Arnsberg. Der Schwimmverein leistet seit Jahrzehnten wertvolle Arbeit auch für die Gesellschaft und heimst sportliche Erfolge ein.
Er gehört zu Arnsberg wie der Glockenturm. Doch er ist nicht nur im sportlichen Bereich eine feste Größe, sondern der Schwimmverein „Aegir“ leistet auch in sozialer Hinsicht wichtige Arbeit. Diese aber vielfach abseits der großen Öffentlichkeit. Ein Gespräch mit dem Vorsitzenden Christoph Löher.
Der SV Aegir, der gerade seinen 100. Geburtstag gefeiert hat, steht für viele sportliche Erfolge und eine gute Schwimmausbildung. Wie ist es nun um die Zukunft des Arnsberger Traditionsvereins bestellt?
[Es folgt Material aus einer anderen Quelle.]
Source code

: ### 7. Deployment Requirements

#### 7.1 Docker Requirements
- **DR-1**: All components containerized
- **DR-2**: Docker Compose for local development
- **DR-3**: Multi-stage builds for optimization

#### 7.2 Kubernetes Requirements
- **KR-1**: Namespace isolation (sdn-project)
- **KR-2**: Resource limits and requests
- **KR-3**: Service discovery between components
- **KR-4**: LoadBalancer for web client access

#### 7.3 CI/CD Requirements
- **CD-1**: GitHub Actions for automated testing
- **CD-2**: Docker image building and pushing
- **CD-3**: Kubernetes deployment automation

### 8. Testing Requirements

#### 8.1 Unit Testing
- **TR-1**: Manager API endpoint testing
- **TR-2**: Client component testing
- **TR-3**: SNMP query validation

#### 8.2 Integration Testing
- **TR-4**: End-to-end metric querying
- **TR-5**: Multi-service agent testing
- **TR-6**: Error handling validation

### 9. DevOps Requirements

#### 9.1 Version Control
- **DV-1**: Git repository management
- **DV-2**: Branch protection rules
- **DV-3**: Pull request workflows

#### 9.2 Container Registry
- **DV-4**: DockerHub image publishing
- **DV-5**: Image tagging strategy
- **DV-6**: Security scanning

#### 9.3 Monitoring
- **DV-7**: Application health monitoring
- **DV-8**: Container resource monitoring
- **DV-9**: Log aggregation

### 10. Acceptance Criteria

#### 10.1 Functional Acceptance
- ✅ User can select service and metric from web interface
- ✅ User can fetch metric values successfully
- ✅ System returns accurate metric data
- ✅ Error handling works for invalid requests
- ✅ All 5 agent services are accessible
Die Zeiten werden nicht einfacher, aber wir sind mehr gefragt denn je und wir sehen Woche für Woche dass wir gebraucht werden. Die Nachfrage nach Schwimmkursen war noch nie so groß und die Warteliste noch nie solang. Aber es bleiben leider nach den Kursen erheblich weniger Leute auch langfristig im Verein als früher. Der Aufbau der Wettkampfmannschaft aus dem eigenen Nachwuchs heraus ist nicht mehr so selbstverständlich wie früher. Vor uns liegt viel Arbeit aber wir sind auch hoch motiviert.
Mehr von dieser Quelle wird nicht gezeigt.